__RECORDS FOR THIS EXERCISE__.

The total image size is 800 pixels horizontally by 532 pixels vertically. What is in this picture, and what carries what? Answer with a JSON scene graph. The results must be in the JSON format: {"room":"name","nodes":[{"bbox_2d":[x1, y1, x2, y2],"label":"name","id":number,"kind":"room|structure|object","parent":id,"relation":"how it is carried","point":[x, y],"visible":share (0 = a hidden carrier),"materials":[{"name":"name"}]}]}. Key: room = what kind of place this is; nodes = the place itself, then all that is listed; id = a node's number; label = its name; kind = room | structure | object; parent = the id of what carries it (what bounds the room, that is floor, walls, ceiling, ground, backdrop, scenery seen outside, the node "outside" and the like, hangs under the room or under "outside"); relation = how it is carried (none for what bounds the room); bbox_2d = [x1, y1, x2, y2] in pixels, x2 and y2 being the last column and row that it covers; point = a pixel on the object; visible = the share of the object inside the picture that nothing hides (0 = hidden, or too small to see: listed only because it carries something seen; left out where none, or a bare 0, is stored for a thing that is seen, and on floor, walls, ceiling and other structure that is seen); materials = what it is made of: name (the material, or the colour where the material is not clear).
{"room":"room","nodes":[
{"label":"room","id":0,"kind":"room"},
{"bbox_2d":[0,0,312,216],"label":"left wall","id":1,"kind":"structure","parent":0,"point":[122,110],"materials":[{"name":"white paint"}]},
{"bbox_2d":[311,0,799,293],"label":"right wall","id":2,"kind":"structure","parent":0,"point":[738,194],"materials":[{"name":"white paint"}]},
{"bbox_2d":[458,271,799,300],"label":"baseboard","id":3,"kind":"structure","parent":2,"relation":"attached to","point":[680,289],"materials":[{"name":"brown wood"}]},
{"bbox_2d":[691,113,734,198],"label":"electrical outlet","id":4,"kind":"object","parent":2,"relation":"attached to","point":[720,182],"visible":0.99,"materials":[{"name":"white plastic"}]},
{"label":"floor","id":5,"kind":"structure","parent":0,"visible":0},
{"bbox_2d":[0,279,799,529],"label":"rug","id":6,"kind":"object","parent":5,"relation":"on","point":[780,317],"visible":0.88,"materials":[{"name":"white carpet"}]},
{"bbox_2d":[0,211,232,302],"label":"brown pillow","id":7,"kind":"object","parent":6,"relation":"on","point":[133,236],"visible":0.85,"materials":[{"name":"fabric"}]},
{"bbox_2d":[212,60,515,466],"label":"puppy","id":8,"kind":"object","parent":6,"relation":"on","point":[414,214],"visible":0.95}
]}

__PROBLEM DESCRIPTION__.
Each record must be repeated exactly as it appears above.

__EXPECTED ANSWER__.
The total image size is 800 pixels horizontally by 532 pixels vertically. What is in this picture, and what carries what? Answer with a JSON scene graph. The results must be in the JSON format: {"room":"name","nodes":[{"bbox_2d":[x1, y1, x2, y2],"label":"name","id":number,"kind":"room|structure|object","parent":id,"relation":"how it is carried","point":[x, y],"visible":share (0 = a hidden carrier),"materials":[{"name":"name"}]}]}. Key: room = what kind of place this is; nodes = the place itself, then all that is listed; id = a node's number; label = its name; kind = room | structure | object; parent = the id of what carries it (what bounds the room, that is floor, walls, ceiling, ground, backdrop, scenery seen outside, the node "outside" and the like, hangs under the room or under "outside"); relation = how it is carried (none for what bounds the room); bbox_2d = [x1, y1, x2, y2] in pixels, x2 and y2 being the last column and row that it covers; point = a pixel on the object; visible = the share of the object inside the picture that nothing hides (0 = hidden, or too small to see: listed only because it carries something seen; left out where none, or a bare 0, is stored for a thing that is seen, and on floor, walls, ceiling and other structure that is seen); materials = what it is made of: name (the material, or the colour where the material is not clear).
{"room":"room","nodes":[
{"label":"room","id":0,"kind":"room"},
{"bbox_2d":[0,0,312,216],"label":"left wall","id":1,"kind":"structure","parent":0,"point":[122,110],"materials":[{"name":"white paint"}]},
{"bbox_2d":[311,0,799,293],"label":"right wall","id":2,"kind":"structure","parent":0,"point":[738,194],"materials":[{"name":"white paint"}]},
{"bbox_2d":[458,271,799,300],"label":"baseboard","id":3,"kind":"structure","parent":2,"relation":"attached to","point":[680,289],"materials":[{"name":"brown wood"}]},
{"bbox_2d":[691,113,734,198],"label":"electrical outlet","id":4,"kind":"object","parent":2,"relation":"attached to","point":[720,182],"visible":0.99,"materials":[{"name":"white plastic"}]},
{"label":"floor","id":5,"kind":"structure","parent":0,"visible":0},
{"bbox_2d":[0,279,799,529],"label":"rug","id":6,"kind":"object","parent":5,"relation":"on","point":[780,317],"visible":0.88,"materials":[{"name":"white carpet"}]},
{"bbox_2d":[0,211,232,302],"label":"brown pillow","id":7,"kind":"object","parent":6,"relation":"on","point":[133,236],"visible":0.85,"materials":[{"name":"fabric"}]},
{"bbox_2d":[212,60,515,466],"label":"puppy","id":8,"kind":"object","parent":6,"relation":"on","point":[414,214],"visible":0.95}
]}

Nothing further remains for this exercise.